(Stored data entries)

——————————

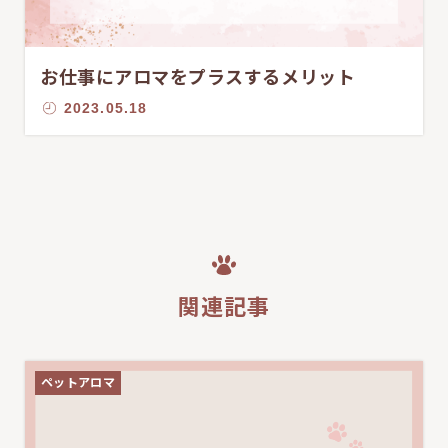
お仕事にアロマをプラスするメリット
2023.05.18
関連記事
ペットアロマ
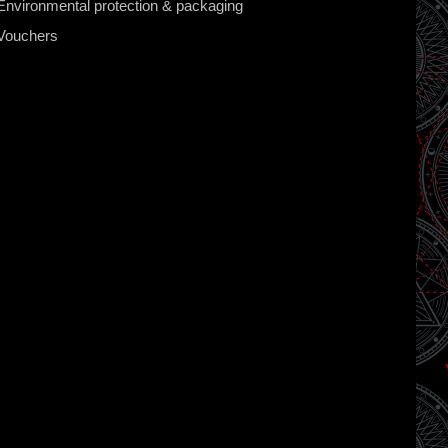
Environmental protection & packaging
Vouchers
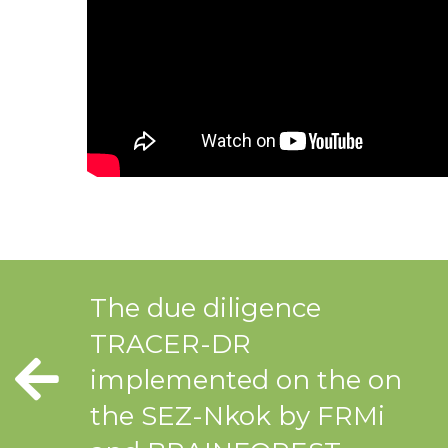
The due diligence
TRACER-DR
implemented on the on
the SEZ-Nkok by FRMi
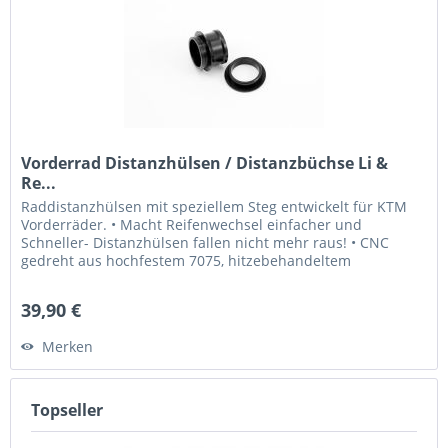
Vorderrad Distanzhülsen / Distanzbüchse Li &
Re...
Raddistanzhülsen mit speziellem Steg entwickelt für KTM
Vorderräder. • Macht Reifenwechsel einfacher und
Schneller- Distanzhülsen fallen nicht mehr raus! • CNC
gedreht aus hochfestem 7075, hitzebehandeltem
Aluminium • Hardeloxiert in...
39,90 €
Merken
Topseller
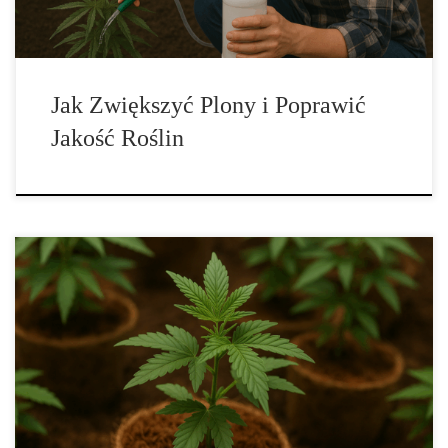
Jak Zwiększyć Plony i Poprawić
Jakość Roślin
Coco Coir – Najbardziej Szczegółowy Przewodnik po Podłożu
Kokosowym dla Ogrodników i Hodowców Coco coir, czyli
włókno kokosowe, to jedno z najbardziej innowacyjnych i
ekologicznych podłoży w uprawie roślin. Zyskało ogromne
uznanie w ogrodnictwie, hydroponice i uprawach profesjonalnych
ze względu na wyjątkowe właściwości, które łączą zalety torfu,
wełny mineralnej i […]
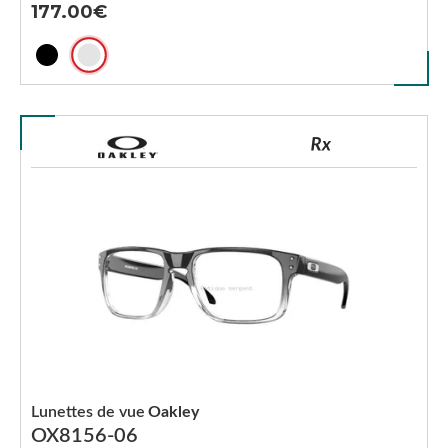
177.00
Lunettes de vue
Oakley
OX8156-06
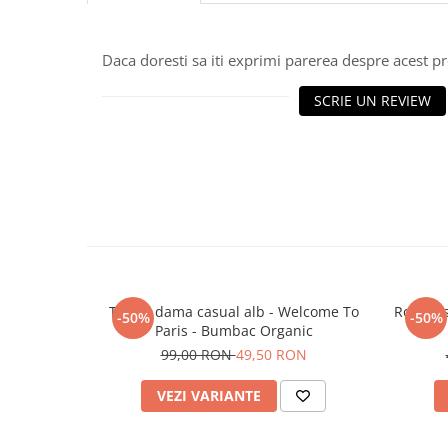
Daca doresti sa iti exprimi parerea despre acest 
SCRIE UN REVIEW
Tricou dama casual alb - Welcome To
Rochie 
-50%
-50%
Paris - Bumbac Organic
99,00 RON
49,50 RON
VEZI VARIANTE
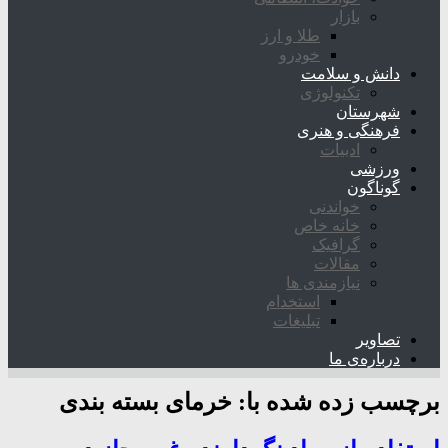
بازار
طلا و ارز
خودرو
دانش و سلامت
تکنولوژی
شهرستان
فرهنگی و هنری
ادبیات
ورزشی
گوناگون
خواندنی
خانه خاص
گرافیک
مقالات
نیازمندی ها
استخدام
تبلیغات
تصاویر
درباره‌ی ما
برچسب زده شده با:
خرمای بسته بندی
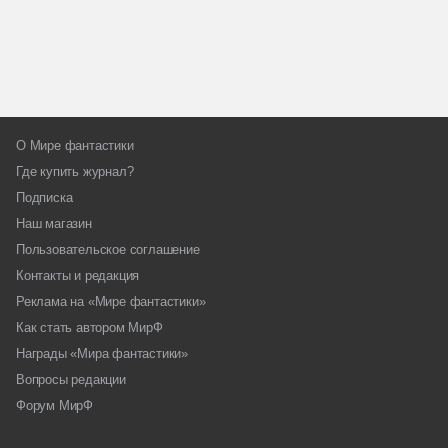
О Мире фантастики
Где купить журнал?
Подписка
Наш магазин
Пользовательское соглашение
Контакты и редакция
Реклама на «Мире фантастики»
Как стать автором МирФ
Награды «Мира фантастики»
Вопросы редакции
Форум МирФ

——————————

## Instructions for the task:
Exactly reproduce each entry, but drop the pictures.

## Answer section:
お仕事にアロマをプラスするメリット
2023.05.18
関連記事
ペットアロマ
Environmental protection & packaging
Vouchers
The due diligence
TRACER-DR
implemented on the on
the SEZ-Nkok by FRMi
Vorderrad Distanzhülsen / Distanzbüchse Li &
Re...
Raddistanzhülsen mit speziellem Steg entwickelt für KTM
Vorderräder. • Macht Reifenwechsel einfacher und
Schneller- Distanzhülsen fallen nicht mehr raus! • CNC
gedreht aus hochfestem 7075, hitzebehandeltem
Aluminium • Hardeloxiert in...
39,90 €
Merken
Topseller
Jak Zwiększyć Plony i Poprawić
Jakość Roślin
Coco Coir – Najbardziej Szczegółowy Przewodnik po Podłożu
Kokosowym dla Ogrodników i Hodowców Coco coir, czyli
włókno kokosowe, to jedno z najbardziej innowacyjnych i
ekologicznych podłoży w uprawie roślin. Zyskało ogromne
uznanie w ogrodnictwie, hydroponice i uprawach profesjonalnych
ze względu na wyjątkowe właściwości, które łączą zalety torfu,
wełny mineralnej i […]
177.00
Lunettes de vue
Oakley
OX8156-06
Daca doresti sa iti exprimi parerea despre acest 
SCRIE UN REVIEW
Tricou dama casual alb - Welcome To
Rochie 
-50%
-50%
Paris - Bumbac Organic
99,00 RON
49,50 RON
VEZI VARIANTE
بازار
طلا و ارز
خودرو
دانش و سلامت
تکنولوژی
شهرستان
فرهنگی و هنری
ادبیات
ورزشی
گوناگون
خواندنی
خانه خاص
گرافیک
مقالات
نیازمندی ها
استخدام
تبلیغات
تصاویر
درباره‌ی ما
برچسب زده شده با:
خرمای بسته بندی
О Мире фантастики
Где купить журнал?
Подписка
Наш магазин
Пользовательское соглашение
Контакты и редакция
Реклама на «Мире фантастики»
Как стать автором МирФ
Награды «Мира фантастики»
Вопросы редакции
Форум МирФ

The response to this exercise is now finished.